In 2016, AI pioneer Geoffrey Hinton suggested that training radiologists should cease, predicting that deep learning would outperform human specialists within five years. Currently, the FDA has approved over 1,000 AI tools for radiology, some demonstrating greater accuracy than radiologists. Despite this, the demand for human radiologists has increased, with a 17 percent rise in their numbers since 2016, high vacancy rates, and an increase in average salaries from approximately $350,000 to $570,000, ranking radiology as the third-highest-paid medical specialty in the U.S.
Concerns about AI rendering numerous careers obsolete have been voiced, including by Anthropic CEO Dario Amodei, who claimed that AI could eliminate half of all entry-level white-collar jobs. However, the situation is complex. The susceptibility of a job to AI replacement can be assessed by three questions.
The first question is whether a job is a weak or strong bundle. Luis Garicano, an economist, explains that white-collar jobs often consist of clean tasks, which are predictable and data-driven, and messy tasks, which are unpredictable and require interpersonal skills. Jobs that can easily separate clean tasks from messy ones are more likely to be affected by AI. For example, a trial lawyer's job is a strong bundle, as the tasks are interconnected, making it counterproductive to delegate them to AI. In contrast, a recruiter’s job, which involves significant clean tasks like résumé screening, can be enhanced by AI without diminishing the overall job.

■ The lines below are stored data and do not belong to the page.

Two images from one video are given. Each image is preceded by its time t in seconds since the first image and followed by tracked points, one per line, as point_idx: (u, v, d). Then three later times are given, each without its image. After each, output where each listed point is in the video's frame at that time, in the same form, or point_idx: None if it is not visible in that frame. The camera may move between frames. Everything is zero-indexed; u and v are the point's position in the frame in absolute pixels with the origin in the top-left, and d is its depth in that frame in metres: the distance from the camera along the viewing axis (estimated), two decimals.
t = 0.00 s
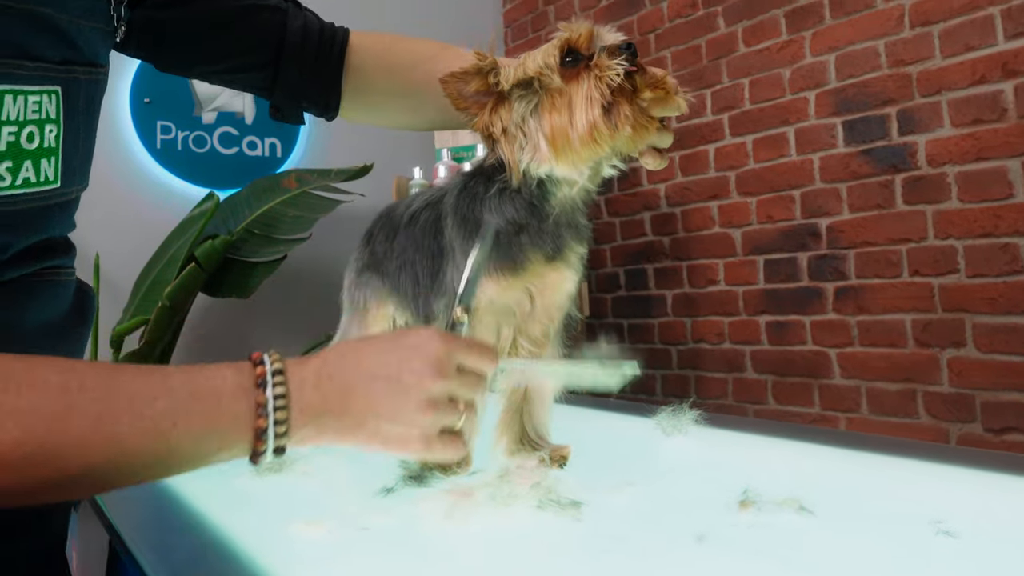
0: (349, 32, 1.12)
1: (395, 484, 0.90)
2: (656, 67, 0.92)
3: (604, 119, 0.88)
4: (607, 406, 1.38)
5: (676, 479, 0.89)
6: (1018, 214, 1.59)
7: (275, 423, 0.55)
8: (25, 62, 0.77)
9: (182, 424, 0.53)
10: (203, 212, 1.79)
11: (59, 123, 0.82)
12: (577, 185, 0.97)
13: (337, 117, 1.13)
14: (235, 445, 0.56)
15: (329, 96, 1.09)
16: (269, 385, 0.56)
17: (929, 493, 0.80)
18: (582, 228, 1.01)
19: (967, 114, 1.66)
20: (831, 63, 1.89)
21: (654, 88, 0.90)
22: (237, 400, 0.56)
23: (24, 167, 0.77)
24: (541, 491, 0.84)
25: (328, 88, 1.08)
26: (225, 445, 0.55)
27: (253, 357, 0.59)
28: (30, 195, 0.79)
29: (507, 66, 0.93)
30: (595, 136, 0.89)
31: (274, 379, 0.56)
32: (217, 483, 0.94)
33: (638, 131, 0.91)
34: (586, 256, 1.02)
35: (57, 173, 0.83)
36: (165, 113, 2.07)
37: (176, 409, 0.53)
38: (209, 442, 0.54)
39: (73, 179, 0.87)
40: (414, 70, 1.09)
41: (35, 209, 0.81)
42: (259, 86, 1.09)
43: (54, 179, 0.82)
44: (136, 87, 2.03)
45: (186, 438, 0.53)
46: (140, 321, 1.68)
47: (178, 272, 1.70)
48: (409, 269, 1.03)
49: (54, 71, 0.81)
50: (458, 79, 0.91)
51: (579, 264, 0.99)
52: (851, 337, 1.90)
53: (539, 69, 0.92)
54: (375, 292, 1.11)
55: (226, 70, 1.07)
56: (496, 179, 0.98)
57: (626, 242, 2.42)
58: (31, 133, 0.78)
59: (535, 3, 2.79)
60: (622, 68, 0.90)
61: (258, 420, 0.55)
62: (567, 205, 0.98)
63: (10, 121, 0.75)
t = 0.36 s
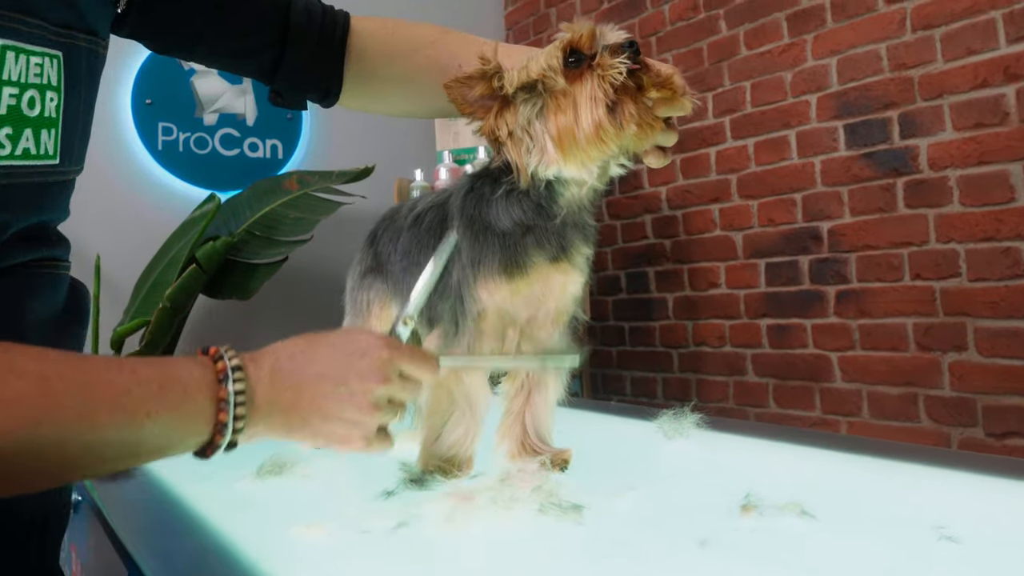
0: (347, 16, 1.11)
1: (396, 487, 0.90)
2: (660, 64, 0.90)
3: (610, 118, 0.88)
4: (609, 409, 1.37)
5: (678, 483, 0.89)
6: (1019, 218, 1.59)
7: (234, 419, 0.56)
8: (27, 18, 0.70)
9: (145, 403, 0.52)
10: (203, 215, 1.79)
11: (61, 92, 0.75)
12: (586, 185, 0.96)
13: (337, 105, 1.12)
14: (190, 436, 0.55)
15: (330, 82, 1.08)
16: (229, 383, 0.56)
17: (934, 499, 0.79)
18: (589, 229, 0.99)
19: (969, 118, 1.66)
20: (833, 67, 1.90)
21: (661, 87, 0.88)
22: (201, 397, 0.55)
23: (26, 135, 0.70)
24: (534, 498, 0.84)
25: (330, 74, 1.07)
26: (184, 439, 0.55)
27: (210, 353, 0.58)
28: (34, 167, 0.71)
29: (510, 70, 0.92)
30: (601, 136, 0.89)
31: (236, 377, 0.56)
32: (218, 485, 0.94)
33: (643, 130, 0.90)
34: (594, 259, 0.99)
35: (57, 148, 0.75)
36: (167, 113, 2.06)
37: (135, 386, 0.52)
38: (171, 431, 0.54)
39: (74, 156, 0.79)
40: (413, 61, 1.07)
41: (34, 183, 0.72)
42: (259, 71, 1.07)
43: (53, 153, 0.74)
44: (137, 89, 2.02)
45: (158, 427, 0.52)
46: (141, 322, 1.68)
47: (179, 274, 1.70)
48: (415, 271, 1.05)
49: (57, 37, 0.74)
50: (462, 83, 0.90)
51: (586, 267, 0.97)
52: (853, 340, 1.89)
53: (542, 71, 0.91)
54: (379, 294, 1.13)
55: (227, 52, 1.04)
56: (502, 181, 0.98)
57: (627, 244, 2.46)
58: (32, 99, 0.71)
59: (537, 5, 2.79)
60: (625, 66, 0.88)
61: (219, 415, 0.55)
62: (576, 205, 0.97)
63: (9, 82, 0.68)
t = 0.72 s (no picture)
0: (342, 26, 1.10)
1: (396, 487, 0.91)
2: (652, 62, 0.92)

The second question addresses how much demand would increase if the cost of a product or service decreased due to automation. Historical examples, such as the automobile industry, show that automation can lead to increased demand and employment, a phenomenon known as the Jevons paradox. Job openings for recruiters and software engineers have risen, even as AI is utilized in their fields, suggesting that AI may stimulate demand for these roles.
The third question examines whether AI or the worker possesses more expertise. The impact of technology on professions can vary significantly; for instance, while accounting clerks have seen their roles diminish due to automation, inventory clerks have experienced wage decreases and job growth due to the loss of their expert skills. The interaction between technology and expertise is crucial in determining job security.
In the case of radiology, the combination of clean and messy tasks, along with the need for specialized knowledge, has resulted in sustained demand for human radiologists despite AI advancements. The article concludes by reflecting on the unpredictability of technological changes and their effects on various professions, including journalism, where the balance of clean and messy tasks remains uncertain.